Carla Bley

Looking for America

(Watt 31)

Grand Mother / The National Anthem (OG Can UC? – Flags – Whose Broad Stripes? – Anthem – Keep It Spangled) / Step Mother / Fast Lane / Los Cocineros / Your Mother / Tijuana Traffic / God Mother / Old MacDonald Had a Farm (59:47)

Bley, p; Earl Gardner, Lew Soloff, Byron Stripling, Giampaolo Casati, tpt; Robert Routch, Fr hn on 1, 3, 6, 8; Jim Pugh, Gary Valente, Dave Bargeron: tbn; David Taylor, b tbn; Lawrence Feldman, as, ss, flt; Wolfgang Puschnig, as, flt; Andy Sheppard, Craig Handy, ts; Gary Smulyan, bari s; Karen Mantler, org, glockenspiel; Steve Swallow, el b; Billy Drummond, d; Don Alias, perc. New York, 7–8 Oct 2002.

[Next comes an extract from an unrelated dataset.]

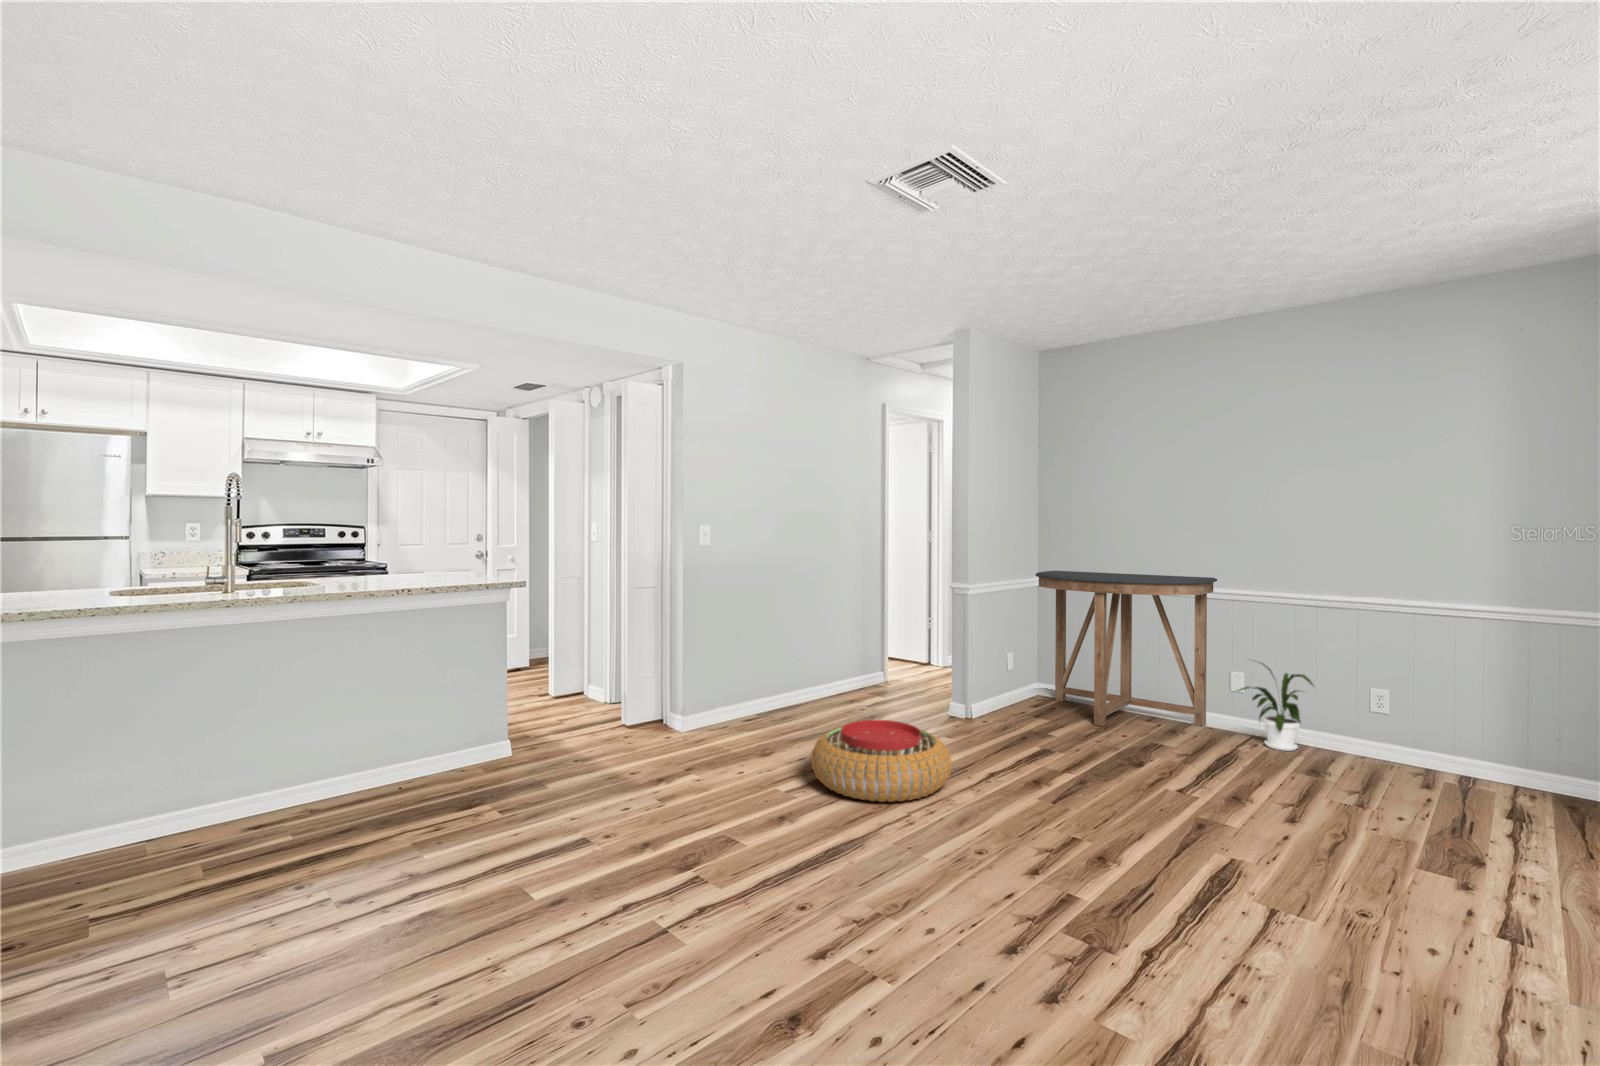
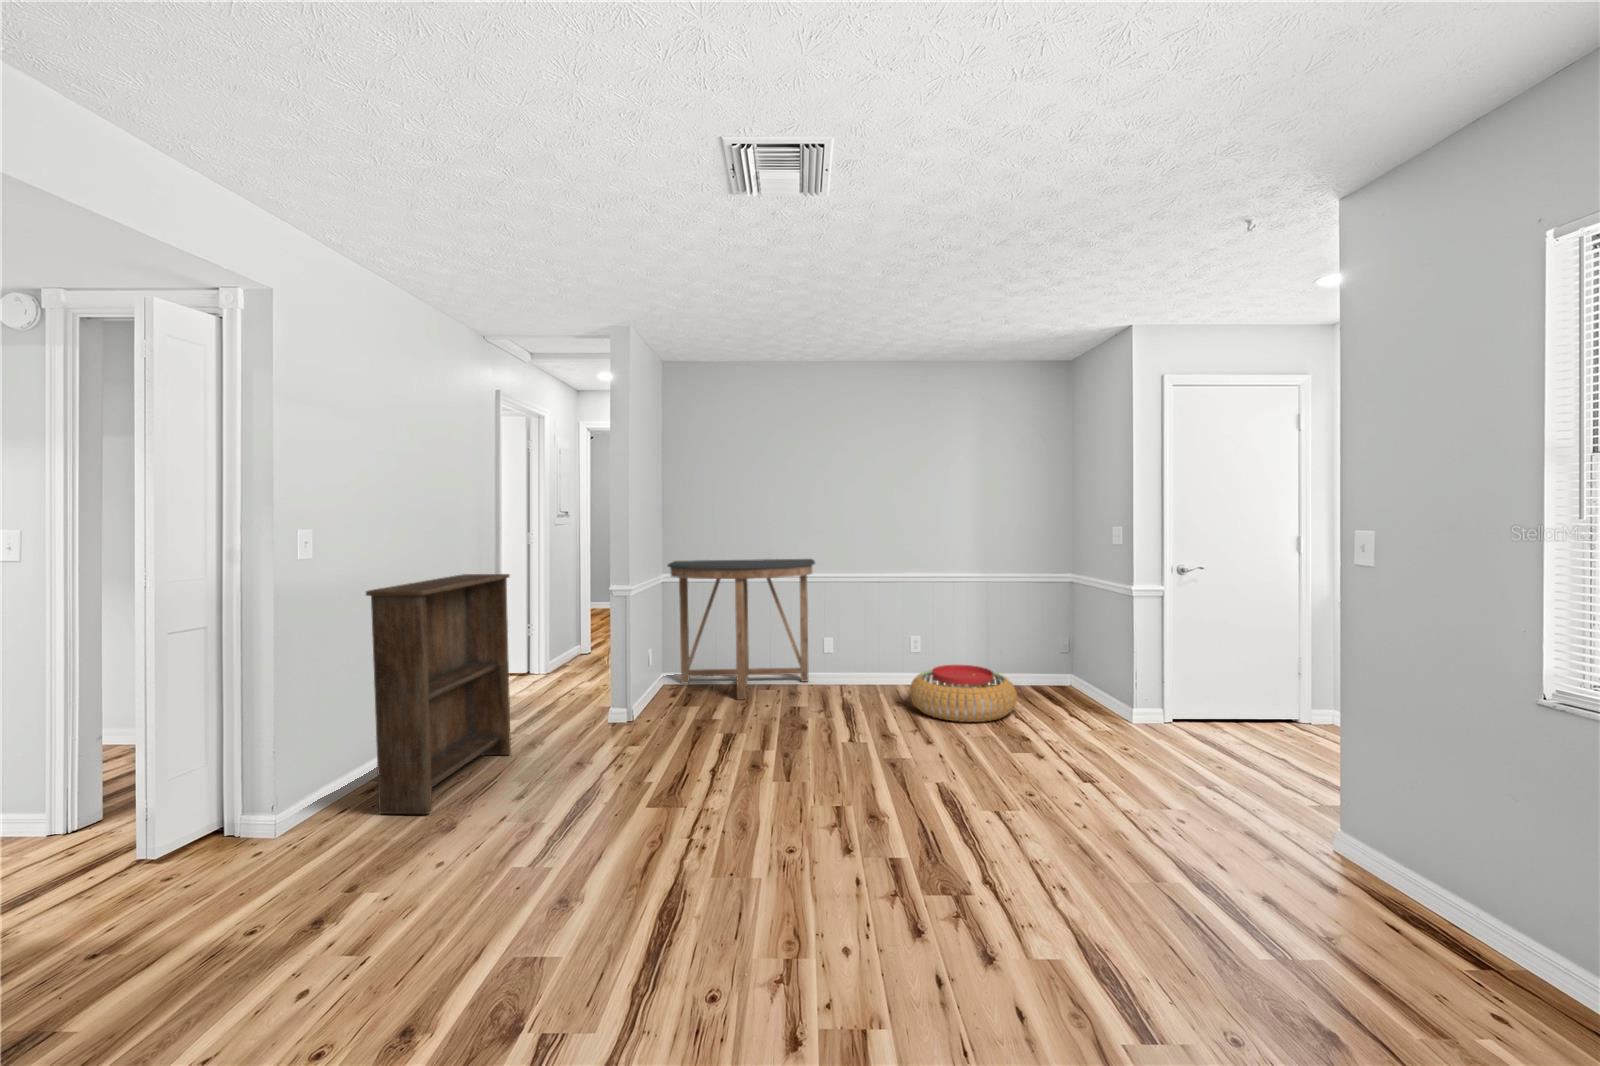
bookshelf: none [738,567,857,743] -> present [366,574,511,814]
house plant: present [1239,661,1313,751] -> none [842,622,892,690]
pouf: present [811,720,951,802] -> present [910,665,1017,722]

The major new work on Carla Bley’s latest album is “The National Anthem”, a 21-minute fantasy on “The Star-Spangled Banner.” The timing of the disc’s release couldn’t have been worse, coming as the US swung into action against Iraq. These circumstances presumably lie behind the disclaimer on the back of the CD booklet: “The views expressed do not necessarily reflect those of the musicians in the band or the record company.” Actually, it’s hard to tell what views she is expressing here: the booklet itself is textless, featuring Patrick Hinely’s photo-documentary of the recording sessions and a few pertinent examples of Americana, including a John Wayne beach towel and a wall covered in evangelistic slogans: “THE LAST ROUND-UP! BE YE ALSO READY”; “JESUS IS RIGHT: ARE YOU LEFT?” The tone of the “National Anthem” suite itself is for the most part lightly ironic, with “OG Can UC?,” “Whose Broad Stripes?” and “Keep It Spangled” grooving along in a bouncy easygoing manner. “Flags” has a gentle parody of paradeground cheer, followed by a beautiful, churchy sequence with Gary Valente’s trombone shouting hallelujah (I can’t help thinking of James Weldon Johnson’s God’s Trombones). The mood darkens with Andy Sheppard’s tenor feature on “Anthem”; this is followed by a particularly inscrutable musical crux, a chaotic free-jazz interlude for the saxophones that ushers in a rendition of “O Canada”. “The Star-Spangled Banner” is stated in full at the end of the suite, rendered mostly straightforwardly but with a little harmonic tweaking. It swells to a climax that Bley then sidesteps: Valente roughly barks out “o’er the land of the free,” and the piece deflates to a pianissimo, unharmonized “and the home of the brave.” Make of that what you will!

The rest of the album is an interesting array of odds and ends from Bley’s workshop. The “Mothers” are four very short tracks left over from an abandoned full-scale project: one can only mourn its collapse, given the radiant mystery of these surviving offcuts. “Fast Lane” is a dizzy bop line; the other flagwaver is an unlikely reworking of “Old MacDonald Had a Farm.” The inclusion of the Latin ballad “Los Cocineros” and the droll Mexican pastiche “Tijuana Traffic” suggests that, as with the earlier glimpse of “O Canada,” Bley wishes to underline that “America” as a continent is more than just the United States.

Less coherent than Bley’s previous big band outing (the fine Goes to Church), more dependent on the listener’s sympathy with her brand of irony and pastiche, Looking for America is nonetheless a thought-provoking and enjoyable album.